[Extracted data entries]
%%

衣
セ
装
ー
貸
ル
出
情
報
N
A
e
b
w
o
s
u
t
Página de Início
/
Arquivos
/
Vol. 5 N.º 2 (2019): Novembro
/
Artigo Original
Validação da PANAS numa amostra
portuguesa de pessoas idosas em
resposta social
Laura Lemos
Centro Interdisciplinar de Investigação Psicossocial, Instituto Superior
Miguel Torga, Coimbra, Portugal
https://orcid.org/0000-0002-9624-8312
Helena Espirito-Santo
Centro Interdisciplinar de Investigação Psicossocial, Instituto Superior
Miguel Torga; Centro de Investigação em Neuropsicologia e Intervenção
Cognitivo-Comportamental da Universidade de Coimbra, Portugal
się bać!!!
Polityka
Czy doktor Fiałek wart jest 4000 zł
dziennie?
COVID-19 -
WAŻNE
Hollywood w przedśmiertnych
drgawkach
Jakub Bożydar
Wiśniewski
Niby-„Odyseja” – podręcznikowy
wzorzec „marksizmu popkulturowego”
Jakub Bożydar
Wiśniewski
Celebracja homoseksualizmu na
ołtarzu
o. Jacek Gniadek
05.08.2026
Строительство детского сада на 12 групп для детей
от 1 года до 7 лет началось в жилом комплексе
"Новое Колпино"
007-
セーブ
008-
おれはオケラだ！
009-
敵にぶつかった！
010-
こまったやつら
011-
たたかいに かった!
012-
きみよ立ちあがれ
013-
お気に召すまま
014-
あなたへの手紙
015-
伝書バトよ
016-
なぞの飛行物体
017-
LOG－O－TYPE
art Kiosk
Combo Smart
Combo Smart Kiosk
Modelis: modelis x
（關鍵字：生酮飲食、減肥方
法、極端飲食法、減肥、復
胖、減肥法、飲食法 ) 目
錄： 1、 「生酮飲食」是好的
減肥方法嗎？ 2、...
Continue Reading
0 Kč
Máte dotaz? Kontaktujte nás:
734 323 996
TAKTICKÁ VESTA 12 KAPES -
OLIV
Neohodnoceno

%%

- EXERCISE AIM:
Copy out every line above character for character, in the same order.

- OUTPUT OF THE TASK:
衣
セ
装
ー
貸
ル
出
情
報
N
A
e
b
w
o
s
u
t
Página de Início
/
Arquivos
/
Vol. 5 N.º 2 (2019): Novembro
/
Artigo Original
Validação da PANAS numa amostra
portuguesa de pessoas idosas em
resposta social
Laura Lemos
Centro Interdisciplinar de Investigação Psicossocial, Instituto Superior
Miguel Torga, Coimbra, Portugal
https://orcid.org/0000-0002-9624-8312
Helena Espirito-Santo
Centro Interdisciplinar de Investigação Psicossocial, Instituto Superior
Miguel Torga; Centro de Investigação em Neuropsicologia e Intervenção
Cognitivo-Comportamental da Universidade de Coimbra, Portugal
się bać!!!
Polityka
Czy doktor Fiałek wart jest 4000 zł
dziennie?
COVID-19 -
WAŻNE
Hollywood w przedśmiertnych
drgawkach
Jakub Bożydar
Wiśniewski
Niby-„Odyseja” – podręcznikowy
wzorzec „marksizmu popkulturowego”
Jakub Bożydar
Wiśniewski
Celebracja homoseksualizmu na
ołtarzu
o. Jacek Gniadek
05.08.2026
Строительство детского сада на 12 групп для детей
от 1 года до 7 лет началось в жилом комплексе
"Новое Колпино"
007-
セーブ
008-
おれはオケラだ！
009-
敵にぶつかった！
010-
こまったやつら
011-
たたかいに かった!
012-
きみよ立ちあがれ
013-
お気に召すまま
014-
あなたへの手紙
015-
伝書バトよ
016-
なぞの飛行物体
017-
LOG－O－TYPE
art Kiosk
Combo Smart
Combo Smart Kiosk
Modelis: modelis x
（關鍵字：生酮飲食、減肥方
法、極端飲食法、減肥、復
胖、減肥法、飲食法 ) 目
錄： 1、 「生酮飲食」是好的
減肥方法嗎？ 2、...
Continue Reading
0 Kč
Máte dotaz? Kontaktujte nás:
734 323 996
TAKTICKÁ VESTA 12 KAPES -
OLIV
Neohodnoceno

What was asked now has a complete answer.